Di lain hal, kita akan belajar dari pemikiran Bung Karno tentang Nasionalisme, Islamisme, dan Marxisme. Sosok yang mendapatkan gelar doktor sebanyak 26 kali itu menyatakan, “Bukannya kita mengharap, yang nasionalis itu berubah paham menjadi Islamis dan Marxis. Bukannya maksud kita menyuruh Marxis dan Islamis itu berbalik menjadi nasionalis, akan tetapi impian kita ialah kerukunan, persatuan antara tiga golongan itu” (hlm. 67). Dapat pula kita belajar mengenai pola kepemimpinan Bung Karno. Sebagai presiden, ia bisa membedakan antara tugas pribadi dan tugas sebagai pemimpin negara. Ia dengan tegas membedakan mana yang menjadi urusan keluar dan urusan negara. Bahkan, ketika ia diusir dari istana, Bung Karno tidak mencari kesempatan dengan membawa barang-barang mewah yang ada di istana. Ia hanya membawa kepunyaannya sendiri dan merupakan barang-barang yang sederhana. Hanya bendera pusaka yang diselamatkan. Bahkan, televisi yang ada di sana tidak boleh dibawa oleh anaknya, yang saat itu diinginkan oleh anak-anaknya sebagai hiburan di rumahnya yang baru. Bung Karno tidak menggunakan kesempatan dengan jabatan yang diembannya (hlm. 399). Lalu, kira-kira bagaimana jika kita membandingkan kepemimpinan Bung Karno dengan kondisi kepemimpinan hari ini? Publik lebih tahu akan jawabannya.

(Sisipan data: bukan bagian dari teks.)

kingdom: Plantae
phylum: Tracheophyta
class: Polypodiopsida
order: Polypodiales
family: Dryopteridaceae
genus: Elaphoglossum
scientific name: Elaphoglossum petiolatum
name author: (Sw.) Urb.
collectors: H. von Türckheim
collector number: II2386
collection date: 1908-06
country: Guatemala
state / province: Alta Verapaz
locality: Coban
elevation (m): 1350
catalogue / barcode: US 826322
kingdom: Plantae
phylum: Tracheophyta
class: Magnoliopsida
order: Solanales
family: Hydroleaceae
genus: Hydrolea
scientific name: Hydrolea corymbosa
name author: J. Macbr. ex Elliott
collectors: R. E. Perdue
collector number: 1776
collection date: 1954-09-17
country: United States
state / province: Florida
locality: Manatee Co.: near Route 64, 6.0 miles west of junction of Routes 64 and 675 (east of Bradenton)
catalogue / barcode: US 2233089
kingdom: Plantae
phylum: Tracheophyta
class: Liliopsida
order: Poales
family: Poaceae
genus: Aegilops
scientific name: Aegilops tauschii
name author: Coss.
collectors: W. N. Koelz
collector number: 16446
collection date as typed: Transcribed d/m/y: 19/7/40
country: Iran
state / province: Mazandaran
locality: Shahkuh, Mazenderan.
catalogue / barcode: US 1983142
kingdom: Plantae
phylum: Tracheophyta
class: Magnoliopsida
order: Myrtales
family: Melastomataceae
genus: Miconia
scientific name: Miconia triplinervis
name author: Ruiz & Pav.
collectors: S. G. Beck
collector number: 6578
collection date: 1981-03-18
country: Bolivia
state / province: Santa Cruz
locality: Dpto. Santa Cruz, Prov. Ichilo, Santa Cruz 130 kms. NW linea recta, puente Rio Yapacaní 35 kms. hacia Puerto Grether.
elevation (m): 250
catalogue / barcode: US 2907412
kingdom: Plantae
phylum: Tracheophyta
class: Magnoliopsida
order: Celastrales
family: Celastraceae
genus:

Dalam buku ini kita bukan hanya bisa mengambil saripati dari perjalanan hidup Bung Karno. Namun, kita dapat terhibur dan menghilangkan penat dengan kisah-kisah nyata Bung Karno sebagai lelucon dalam hidupnya. Misal, kisah unik saat Bung Hatta yang tak lain adalah Wakil Presiden kecipratan air seni Bung Karno. Hal ini terjadi tatkala mereka terbang dari Vietnam ke Indonesia setelah memenuhi panggilan pimpinan tertinggi pasukan Jepang di Asia Tenggara, Jenderal Terauchi. Kisah lainnya tentang cara Bung Karno memilih BH (Breast Holder) untuk istrinya, Fatmawati, sewaktu di Amerika. “Bolehkah saya lihat salah satu mangkok daging yang terbuat dari satin hitam itu?” (hlm. 169). Tahukah, bahwa “mangkok daging” yang dimaksud Bung Karno adalah BH yang akan ia beli untuk istrinya? Ternyata Bung Karno juga sosok yang humoris. Dan, banyak lagi cerita-cerita lucu Bung Karno yang dimuat dalam buku ini.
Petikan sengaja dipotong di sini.